**DESCRIPTION OF THE TASK:**
Transcribe the listing below word for word, keeping every line in its original order.

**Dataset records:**
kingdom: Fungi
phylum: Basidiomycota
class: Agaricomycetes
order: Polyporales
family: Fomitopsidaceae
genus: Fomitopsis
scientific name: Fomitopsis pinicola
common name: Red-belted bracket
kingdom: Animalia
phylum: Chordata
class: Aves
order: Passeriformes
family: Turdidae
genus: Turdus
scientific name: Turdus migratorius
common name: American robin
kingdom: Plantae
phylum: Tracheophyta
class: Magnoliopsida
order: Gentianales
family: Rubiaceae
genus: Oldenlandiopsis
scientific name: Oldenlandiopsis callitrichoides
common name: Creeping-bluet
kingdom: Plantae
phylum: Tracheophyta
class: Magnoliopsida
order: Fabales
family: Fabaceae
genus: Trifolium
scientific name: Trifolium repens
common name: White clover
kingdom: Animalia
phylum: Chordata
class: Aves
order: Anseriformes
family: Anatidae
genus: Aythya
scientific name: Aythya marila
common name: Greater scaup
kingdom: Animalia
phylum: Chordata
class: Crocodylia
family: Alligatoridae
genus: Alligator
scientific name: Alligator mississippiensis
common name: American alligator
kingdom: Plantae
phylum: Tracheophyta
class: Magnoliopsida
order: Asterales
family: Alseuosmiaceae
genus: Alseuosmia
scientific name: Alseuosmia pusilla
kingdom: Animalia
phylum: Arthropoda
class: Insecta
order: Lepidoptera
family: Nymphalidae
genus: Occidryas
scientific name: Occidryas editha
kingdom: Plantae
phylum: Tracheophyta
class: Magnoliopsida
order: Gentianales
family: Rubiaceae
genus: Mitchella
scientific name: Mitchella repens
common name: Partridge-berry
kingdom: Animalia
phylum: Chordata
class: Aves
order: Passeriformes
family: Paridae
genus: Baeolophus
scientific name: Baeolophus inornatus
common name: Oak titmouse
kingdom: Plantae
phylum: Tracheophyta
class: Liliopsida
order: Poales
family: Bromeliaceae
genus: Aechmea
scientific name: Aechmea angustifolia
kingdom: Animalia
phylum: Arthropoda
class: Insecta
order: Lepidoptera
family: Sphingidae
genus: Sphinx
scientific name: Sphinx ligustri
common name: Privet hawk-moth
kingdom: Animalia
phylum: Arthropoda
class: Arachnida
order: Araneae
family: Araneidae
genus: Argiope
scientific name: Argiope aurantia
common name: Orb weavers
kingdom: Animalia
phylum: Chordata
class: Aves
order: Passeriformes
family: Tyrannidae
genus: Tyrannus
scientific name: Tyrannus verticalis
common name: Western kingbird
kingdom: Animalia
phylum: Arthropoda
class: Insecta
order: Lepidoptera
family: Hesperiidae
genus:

**RESPONSE TO THE EXERCISE:**
kingdom: Fungi
phylum: Basidiomycota
class: Agaricomycetes
order: Polyporales
family: Fomitopsidaceae
genus: Fomitopsis
scientific name: Fomitopsis pinicola
common name: Red-belted bracket
kingdom: Animalia
phylum: Chordata
class: Aves
order: Passeriformes
family: Turdidae
genus: Turdus
scientific name: Turdus migratorius
common name: American robin
kingdom: Plantae
phylum: Tracheophyta
class: Magnoliopsida
order: Gentianales
family: Rubiaceae
genus: Oldenlandiopsis
scientific name: Oldenlandiopsis callitrichoides
common name: Creeping-bluet
kingdom: Plantae
phylum: Tracheophyta
class: Magnoliopsida
order: Fabales
family: Fabaceae
genus: Trifolium
scientific name: Trifolium repens
common name: White clover
kingdom: Animalia
phylum: Chordata
class: Aves
order: Anseriformes
family: Anatidae
genus: Aythya
scientific name: Aythya marila
common name: Greater scaup
kingdom: Animalia
phylum: Chordata
class: Crocodylia
family: Alligatoridae
genus: Alligator
scientific name: Alligator mississippiensis
common name: American alligator
kingdom: Plantae
phylum: Tracheophyta
class: Magnoliopsida
order: Asterales
family: Alseuosmiaceae
genus: Alseuosmia
scientific name: Alseuosmia pusilla
kingdom: Animalia
phylum: Arthropoda
class: Insecta
order: Lepidoptera
family: Nymphalidae
genus: Occidryas
scientific name: Occidryas editha
kingdom: Plantae
phylum: Tracheophyta
class: Magnoliopsida
order: Gentianales
family: Rubiaceae
genus: Mitchella
scientific name: Mitchella repens
common name: Partridge-berry
kingdom: Animalia
phylum: Chordata
class: Aves
order: Passeriformes
family: Paridae
genus: Baeolophus
scientific name: Baeolophus inornatus
common name: Oak titmouse
kingdom: Plantae
phylum: Tracheophyta
class: Liliopsida
order: Poales
family: Bromeliaceae
genus: Aechmea
scientific name: Aechmea angustifolia
kingdom: Animalia
phylum: Arthropoda
class: Insecta
order: Lepidoptera
family: Sphingidae
genus: Sphinx
scientific name: Sphinx ligustri
common name: Privet hawk-moth
kingdom: Animalia
phylum: Arthropoda
class: Arachnida
order: Araneae
family: Araneidae
genus: Argiope
scientific name: Argiope aurantia
common name: Orb weavers
kingdom: Animalia
phylum: Chordata
class: Aves
order: Passeriformes
family: Tyrannidae
genus: Tyrannus
scientific name: Tyrannus verticalis
common name: Western kingbird
kingdom: Animalia
phylum: Arthropoda
class: Insecta
order: Lepidoptera
family: Hesperiidae
genus:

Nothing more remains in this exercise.